Lift out all lines below that contain "latihan".

Saved entries:
=-=-=

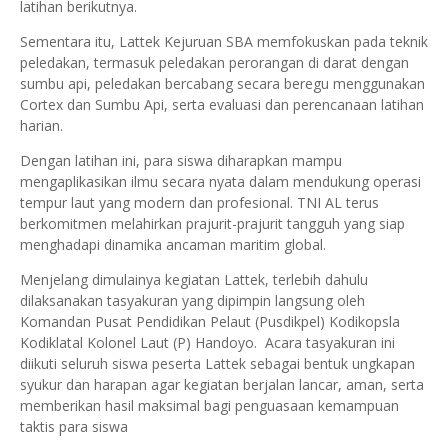
latihan berikutnya.
Sementara itu, Lattek Kejuruan SBA memfokuskan pada teknik
peledakan, termasuk peledakan perorangan di darat dengan
sumbu api, peledakan bercabang secara beregu menggunakan
Cortex dan Sumbu Api, serta evaluasi dan perencanaan latihan
harian.
Dengan latihan ini, para siswa diharapkan mampu
mengaplikasikan ilmu secara nyata dalam mendukung operasi
tempur laut yang modern dan profesional. TNI AL terus
berkomitmen melahirkan prajurit-prajurit tangguh yang siap
menghadapi dinamika ancaman maritim global.
Menjelang dimulainya kegiatan Lattek, terlebih dahulu
dilaksanakan tasyakuran yang dipimpin langsung oleh
Komandan Pusat Pendidikan Pelaut (Pusdikpel) Kodikopsla
Kodiklatal Kolonel Laut (P) Handoyo. Acara tasyakuran ini
diikuti seluruh siswa peserta Lattek sebagai bentuk ungkapan
syukur dan harapan agar kegiatan berjalan lancar, aman, serta
memberikan hasil maksimal bagi penguasaan kemampuan
taktis para siswa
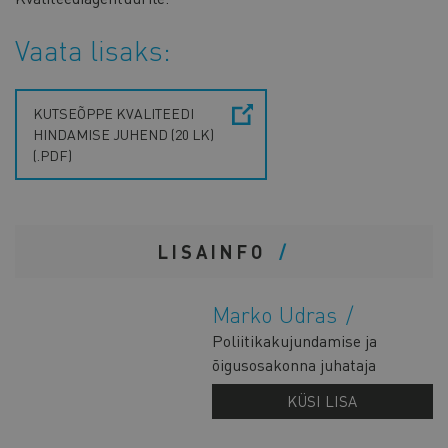
Vaata lisaks:
KUTSEÕPPE KVALITEEDI
HINDAMISE JUHEND (20 LK)
(.PDF)
LISAINFO
Marko Udras
Poliitikakujundamise ja
õigusosakonna juhataja
KÜSI LISA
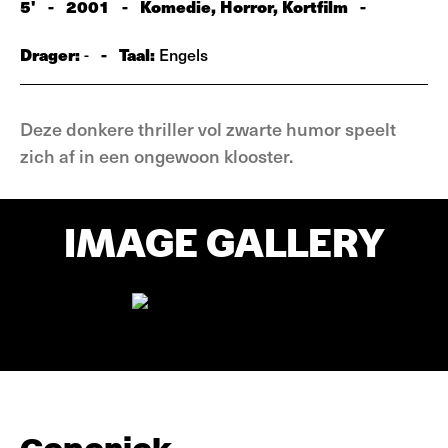
5'
-
2001
-
Komedie, Horror, Kortfilm
-
Drager:
-
Taal:
-
Engels
Deze donkere thriller vol zwarte humor speelt
zich af in een ongewoon klooster.
IMAGE GALLERY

=-=-=

▶ **Answer to this exercise**:
latihan berikutnya.
Cortex dan Sumbu Api, serta evaluasi dan perencanaan latihan
Dengan latihan ini, para siswa diharapkan mampu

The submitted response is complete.